L'Église roumaine et des ministres s'opposent à un projet de loi imposant le baiser du drapeau et des quotas de diffusion
L'Église orthodoxe roumaine, des responsables gouvernementaux et des députés de l'opposition ont rejeté un projet de loi qui infligerait des amendes allant jusqu'à 10 000 lei aux personnalités publiques refusant d'embrasser le drapeau national.
Proposition de loi et sanctions prévues
Un projet de loi encadrant les célébrations de la Journée du drapeau national de la Roumanie a été inscrit à l'ordre du jour de la Chambre des députés sans rapport préalable des commissions parlementaires spécialisées. L'initiative a été rédigée par le député de l'Alliance pour l'unité des Roumains (AUR) Mircia Chelaru et avait été adoptée par le Sénat en 2023 avec les signatures supplémentaires de députés du Parti social-démocrate (PSD), du Parti national libéral (PNL) et des minorités nationales. La proposition vise à étendre les cérémonies commémoratives organisées chaque année le 26 juin à toutes les unités administratives locales du pays.

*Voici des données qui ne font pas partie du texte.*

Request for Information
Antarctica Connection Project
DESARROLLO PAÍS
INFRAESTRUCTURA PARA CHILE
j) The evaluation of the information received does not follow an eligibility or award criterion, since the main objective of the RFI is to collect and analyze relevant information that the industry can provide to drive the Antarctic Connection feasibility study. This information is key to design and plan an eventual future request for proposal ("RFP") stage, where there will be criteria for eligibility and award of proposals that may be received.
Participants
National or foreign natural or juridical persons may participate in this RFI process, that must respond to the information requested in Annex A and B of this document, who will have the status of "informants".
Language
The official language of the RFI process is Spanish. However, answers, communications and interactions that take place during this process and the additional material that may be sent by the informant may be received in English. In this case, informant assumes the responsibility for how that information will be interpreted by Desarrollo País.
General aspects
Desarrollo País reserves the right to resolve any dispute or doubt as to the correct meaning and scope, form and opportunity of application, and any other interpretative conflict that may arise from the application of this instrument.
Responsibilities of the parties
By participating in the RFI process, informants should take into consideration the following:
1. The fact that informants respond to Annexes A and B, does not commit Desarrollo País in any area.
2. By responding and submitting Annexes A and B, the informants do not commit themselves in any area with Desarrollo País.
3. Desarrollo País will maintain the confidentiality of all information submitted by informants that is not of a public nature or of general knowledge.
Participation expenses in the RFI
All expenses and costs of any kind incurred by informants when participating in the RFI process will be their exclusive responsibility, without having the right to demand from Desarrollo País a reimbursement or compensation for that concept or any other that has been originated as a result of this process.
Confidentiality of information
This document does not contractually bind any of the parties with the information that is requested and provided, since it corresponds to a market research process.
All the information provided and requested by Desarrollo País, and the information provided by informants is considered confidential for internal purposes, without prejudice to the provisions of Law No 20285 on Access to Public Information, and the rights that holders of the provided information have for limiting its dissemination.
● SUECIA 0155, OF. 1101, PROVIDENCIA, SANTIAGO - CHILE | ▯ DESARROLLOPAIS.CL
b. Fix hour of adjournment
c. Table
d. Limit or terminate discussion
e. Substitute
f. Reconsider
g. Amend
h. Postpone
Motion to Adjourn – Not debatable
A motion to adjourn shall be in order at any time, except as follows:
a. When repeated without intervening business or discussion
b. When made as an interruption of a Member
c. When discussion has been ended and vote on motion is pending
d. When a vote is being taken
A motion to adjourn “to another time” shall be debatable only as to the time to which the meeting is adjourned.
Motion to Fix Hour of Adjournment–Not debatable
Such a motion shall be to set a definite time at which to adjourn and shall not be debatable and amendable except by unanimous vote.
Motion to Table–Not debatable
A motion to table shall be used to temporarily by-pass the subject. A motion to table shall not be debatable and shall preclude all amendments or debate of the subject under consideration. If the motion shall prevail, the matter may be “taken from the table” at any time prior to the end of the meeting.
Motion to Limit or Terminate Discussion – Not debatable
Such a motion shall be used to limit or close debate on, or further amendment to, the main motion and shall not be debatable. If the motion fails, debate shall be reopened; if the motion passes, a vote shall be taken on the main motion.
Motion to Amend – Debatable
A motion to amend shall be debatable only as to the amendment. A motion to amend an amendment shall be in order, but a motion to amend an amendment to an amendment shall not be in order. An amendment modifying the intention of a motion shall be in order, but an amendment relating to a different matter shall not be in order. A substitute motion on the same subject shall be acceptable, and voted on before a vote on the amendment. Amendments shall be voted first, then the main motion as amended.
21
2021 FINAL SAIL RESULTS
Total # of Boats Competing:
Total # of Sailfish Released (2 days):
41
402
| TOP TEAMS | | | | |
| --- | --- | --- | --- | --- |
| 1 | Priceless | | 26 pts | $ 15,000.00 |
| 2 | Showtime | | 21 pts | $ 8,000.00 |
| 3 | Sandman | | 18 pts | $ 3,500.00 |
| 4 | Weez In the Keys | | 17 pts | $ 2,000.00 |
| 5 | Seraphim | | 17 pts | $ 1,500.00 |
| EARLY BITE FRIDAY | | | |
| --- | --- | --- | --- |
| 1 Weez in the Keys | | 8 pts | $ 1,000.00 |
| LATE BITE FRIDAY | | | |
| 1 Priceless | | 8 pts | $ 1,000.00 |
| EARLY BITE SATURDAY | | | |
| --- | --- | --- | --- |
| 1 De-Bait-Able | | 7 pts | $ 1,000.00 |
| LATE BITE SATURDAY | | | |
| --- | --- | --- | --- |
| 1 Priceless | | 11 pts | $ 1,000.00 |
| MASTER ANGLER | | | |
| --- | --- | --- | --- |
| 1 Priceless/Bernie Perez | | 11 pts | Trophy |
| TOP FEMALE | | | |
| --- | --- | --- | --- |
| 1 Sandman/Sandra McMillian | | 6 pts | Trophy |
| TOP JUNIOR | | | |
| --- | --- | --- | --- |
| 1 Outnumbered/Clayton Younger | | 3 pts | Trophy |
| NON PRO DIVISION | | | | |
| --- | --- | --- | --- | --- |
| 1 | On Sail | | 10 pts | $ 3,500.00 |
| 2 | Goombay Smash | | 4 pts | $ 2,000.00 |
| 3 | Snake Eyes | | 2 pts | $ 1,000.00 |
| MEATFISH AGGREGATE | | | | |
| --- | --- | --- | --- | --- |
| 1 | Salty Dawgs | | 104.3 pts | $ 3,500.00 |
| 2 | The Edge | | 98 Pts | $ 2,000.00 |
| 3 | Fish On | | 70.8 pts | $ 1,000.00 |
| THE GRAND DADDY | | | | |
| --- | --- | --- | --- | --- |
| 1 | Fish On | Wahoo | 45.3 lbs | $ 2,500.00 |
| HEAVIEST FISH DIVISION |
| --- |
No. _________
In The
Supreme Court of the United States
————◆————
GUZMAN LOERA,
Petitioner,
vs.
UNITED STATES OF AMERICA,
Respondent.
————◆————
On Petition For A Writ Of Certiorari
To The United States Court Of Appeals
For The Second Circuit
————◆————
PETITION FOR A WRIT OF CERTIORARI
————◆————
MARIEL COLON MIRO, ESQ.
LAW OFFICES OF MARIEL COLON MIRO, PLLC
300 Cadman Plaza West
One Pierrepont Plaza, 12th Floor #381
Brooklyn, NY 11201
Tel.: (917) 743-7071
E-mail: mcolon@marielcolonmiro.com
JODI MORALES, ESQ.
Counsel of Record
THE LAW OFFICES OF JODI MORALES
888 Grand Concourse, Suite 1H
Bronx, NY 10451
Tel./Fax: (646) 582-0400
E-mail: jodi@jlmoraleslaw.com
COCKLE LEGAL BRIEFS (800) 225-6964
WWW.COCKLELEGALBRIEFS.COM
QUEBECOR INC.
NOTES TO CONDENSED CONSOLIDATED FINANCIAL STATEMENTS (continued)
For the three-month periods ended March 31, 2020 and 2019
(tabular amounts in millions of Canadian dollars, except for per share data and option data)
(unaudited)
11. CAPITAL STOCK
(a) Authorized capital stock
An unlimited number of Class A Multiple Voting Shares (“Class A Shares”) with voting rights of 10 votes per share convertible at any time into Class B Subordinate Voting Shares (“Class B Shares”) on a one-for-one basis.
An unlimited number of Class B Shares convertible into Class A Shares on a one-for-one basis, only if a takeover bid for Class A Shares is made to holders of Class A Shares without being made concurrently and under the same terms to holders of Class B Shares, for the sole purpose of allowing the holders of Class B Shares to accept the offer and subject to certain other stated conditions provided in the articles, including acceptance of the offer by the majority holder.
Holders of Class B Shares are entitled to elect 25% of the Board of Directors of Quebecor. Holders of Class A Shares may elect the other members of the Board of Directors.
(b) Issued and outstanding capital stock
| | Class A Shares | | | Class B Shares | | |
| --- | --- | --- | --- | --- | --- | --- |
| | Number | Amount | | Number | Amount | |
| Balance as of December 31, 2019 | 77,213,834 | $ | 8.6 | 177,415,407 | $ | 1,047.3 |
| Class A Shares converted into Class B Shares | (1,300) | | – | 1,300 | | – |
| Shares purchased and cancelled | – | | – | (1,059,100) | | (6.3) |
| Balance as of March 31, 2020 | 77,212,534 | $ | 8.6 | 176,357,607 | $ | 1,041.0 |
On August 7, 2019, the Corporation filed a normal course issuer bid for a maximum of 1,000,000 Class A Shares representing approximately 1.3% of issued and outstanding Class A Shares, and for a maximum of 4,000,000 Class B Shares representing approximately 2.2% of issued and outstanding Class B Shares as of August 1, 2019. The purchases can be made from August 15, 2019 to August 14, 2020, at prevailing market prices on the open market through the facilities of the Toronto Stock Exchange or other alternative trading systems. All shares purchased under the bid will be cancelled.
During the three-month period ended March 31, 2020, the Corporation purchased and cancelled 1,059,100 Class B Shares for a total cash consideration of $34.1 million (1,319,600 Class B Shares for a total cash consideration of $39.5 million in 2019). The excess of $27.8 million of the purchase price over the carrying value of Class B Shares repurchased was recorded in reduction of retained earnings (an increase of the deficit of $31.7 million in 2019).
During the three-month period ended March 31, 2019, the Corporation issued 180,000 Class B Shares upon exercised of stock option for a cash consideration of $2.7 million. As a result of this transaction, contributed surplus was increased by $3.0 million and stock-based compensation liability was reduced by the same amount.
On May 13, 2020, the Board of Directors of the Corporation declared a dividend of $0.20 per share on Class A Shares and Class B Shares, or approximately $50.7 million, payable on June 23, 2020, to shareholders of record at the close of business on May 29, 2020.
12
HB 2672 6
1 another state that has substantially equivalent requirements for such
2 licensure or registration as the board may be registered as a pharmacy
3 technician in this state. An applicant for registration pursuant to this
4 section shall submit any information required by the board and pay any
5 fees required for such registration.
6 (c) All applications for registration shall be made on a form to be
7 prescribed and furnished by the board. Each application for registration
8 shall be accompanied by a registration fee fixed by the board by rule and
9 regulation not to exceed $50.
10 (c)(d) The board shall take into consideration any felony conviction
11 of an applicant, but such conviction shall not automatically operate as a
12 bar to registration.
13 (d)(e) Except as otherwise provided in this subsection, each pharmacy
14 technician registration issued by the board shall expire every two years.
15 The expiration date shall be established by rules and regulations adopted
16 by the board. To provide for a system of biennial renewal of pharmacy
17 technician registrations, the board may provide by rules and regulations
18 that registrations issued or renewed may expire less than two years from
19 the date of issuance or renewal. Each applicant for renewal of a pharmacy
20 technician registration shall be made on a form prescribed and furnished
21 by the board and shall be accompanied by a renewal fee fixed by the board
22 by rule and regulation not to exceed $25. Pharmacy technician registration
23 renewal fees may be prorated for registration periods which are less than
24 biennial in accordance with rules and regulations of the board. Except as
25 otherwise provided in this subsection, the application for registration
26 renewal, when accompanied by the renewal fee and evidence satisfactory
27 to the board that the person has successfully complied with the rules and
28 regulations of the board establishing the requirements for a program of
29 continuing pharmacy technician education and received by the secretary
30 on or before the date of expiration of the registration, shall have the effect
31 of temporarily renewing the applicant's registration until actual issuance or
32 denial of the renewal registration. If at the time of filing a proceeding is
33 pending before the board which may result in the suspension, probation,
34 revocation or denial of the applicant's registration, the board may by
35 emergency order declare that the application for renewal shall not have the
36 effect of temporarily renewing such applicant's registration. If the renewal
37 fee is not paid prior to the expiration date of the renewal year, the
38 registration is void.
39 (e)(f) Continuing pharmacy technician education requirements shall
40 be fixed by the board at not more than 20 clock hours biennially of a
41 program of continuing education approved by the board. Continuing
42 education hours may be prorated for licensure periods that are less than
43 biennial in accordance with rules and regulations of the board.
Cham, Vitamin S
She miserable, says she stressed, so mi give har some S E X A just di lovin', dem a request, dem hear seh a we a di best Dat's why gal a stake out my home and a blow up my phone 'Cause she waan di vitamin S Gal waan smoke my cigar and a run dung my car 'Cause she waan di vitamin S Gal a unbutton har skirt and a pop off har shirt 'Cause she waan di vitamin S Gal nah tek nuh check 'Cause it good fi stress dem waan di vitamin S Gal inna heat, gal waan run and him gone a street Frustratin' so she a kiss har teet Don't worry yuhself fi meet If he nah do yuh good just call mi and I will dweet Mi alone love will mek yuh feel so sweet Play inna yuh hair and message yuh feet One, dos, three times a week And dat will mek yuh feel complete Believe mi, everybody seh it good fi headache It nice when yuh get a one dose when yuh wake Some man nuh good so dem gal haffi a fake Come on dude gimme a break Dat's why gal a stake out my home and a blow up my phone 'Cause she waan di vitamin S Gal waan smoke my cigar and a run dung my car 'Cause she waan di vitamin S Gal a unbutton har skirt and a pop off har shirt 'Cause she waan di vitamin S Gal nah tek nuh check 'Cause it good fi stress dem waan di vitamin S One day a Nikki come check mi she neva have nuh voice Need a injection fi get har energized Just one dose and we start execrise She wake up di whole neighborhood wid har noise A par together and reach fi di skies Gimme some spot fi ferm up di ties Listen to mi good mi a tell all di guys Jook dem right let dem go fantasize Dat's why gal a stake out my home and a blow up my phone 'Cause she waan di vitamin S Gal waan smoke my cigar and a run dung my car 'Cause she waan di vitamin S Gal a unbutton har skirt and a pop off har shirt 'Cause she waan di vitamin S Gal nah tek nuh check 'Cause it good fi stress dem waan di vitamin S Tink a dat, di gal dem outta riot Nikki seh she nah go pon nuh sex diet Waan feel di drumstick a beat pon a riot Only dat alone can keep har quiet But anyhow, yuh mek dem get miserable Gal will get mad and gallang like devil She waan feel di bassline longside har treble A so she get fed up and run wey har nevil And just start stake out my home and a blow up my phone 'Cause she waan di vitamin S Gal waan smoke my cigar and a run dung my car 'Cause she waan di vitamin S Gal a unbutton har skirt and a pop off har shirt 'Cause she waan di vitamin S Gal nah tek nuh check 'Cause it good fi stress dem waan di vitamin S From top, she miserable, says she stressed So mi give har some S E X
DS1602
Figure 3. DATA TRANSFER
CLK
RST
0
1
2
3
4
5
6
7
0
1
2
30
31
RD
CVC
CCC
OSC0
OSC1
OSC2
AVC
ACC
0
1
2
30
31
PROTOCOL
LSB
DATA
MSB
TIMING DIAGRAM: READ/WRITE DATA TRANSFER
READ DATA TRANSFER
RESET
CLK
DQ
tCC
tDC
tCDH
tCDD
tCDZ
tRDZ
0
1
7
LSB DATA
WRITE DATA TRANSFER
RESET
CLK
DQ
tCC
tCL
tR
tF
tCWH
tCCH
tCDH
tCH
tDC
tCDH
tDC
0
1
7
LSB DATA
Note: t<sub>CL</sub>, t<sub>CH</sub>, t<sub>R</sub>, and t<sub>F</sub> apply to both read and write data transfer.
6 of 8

Selon le texte soumis au Parlement, les agents publics qui refusent d'embrasser le tricolore national lors des cérémonies de la Journée du drapeau s'exposent à des amendes pouvant atteindre 10 000 lei, tandis que la non-participation des autorités désignées est qualifiée d'abus de fonction. Les administrations locales sont tenues de créer un lieu public nommé « Piața Tricolorului » dans les 45 jours suivant l'entrée en vigueur de la loi, sous peine d'amendes allant jusqu'à 30 000 lei. Les radiodiffuseurs commerciaux et publics qui ne consacreraient pas au moins 30 minutes d'antenne au drapeau national le 26 juin seraient passibles d'une amende de 20 000 lei.
- Agent refusant d'embrasser le drapeau
- 10000 lei
- Média ne diffusant pas 30 minutes
- 20000 lei
- Commune ne désignant pas de place
- 30000 lei
Le Patriarcat rejette les dispositions liturgiques
Le Patriarcat roumain a publiquement désapprouvé le projet de loi, déclarant que les promoteurs parlementaires avaient rédigé des procédures religieuses sans consulter l'Église orthodoxe roumaine. Le porte-parole du Patriarcat, Adrian Agachi, a indiqué que le projet introduisait un texte de prière non autorisé et contenait des mécanismes canoniquement infondés, s'opposant notamment à une clause autorisant les professeurs de religion ou les laïcs à bénir le drapeau en l'absence de prêtre.
Ce dernier fait dénote une méconnaissance du rôle et de l'importance du ministère clérical et de la vie liturgique de l'Église.
Agachi a annoncé que le Patriarcat soumettrait des amendements formels au Parlement pour garantir que les bénédictions soient conformes aux règles liturgiques orthodoxes et restent strictement réservées au clergé ordonné.
Opposition exécutive et politique
Le Premier ministre par intérim, Ilie Bolojan, a critiqué l'initiative lors d'un entretien avec la chaîne B1TV, opposant les démonstrations publiques à l'intégrité administrative et aux devoirs pratiques.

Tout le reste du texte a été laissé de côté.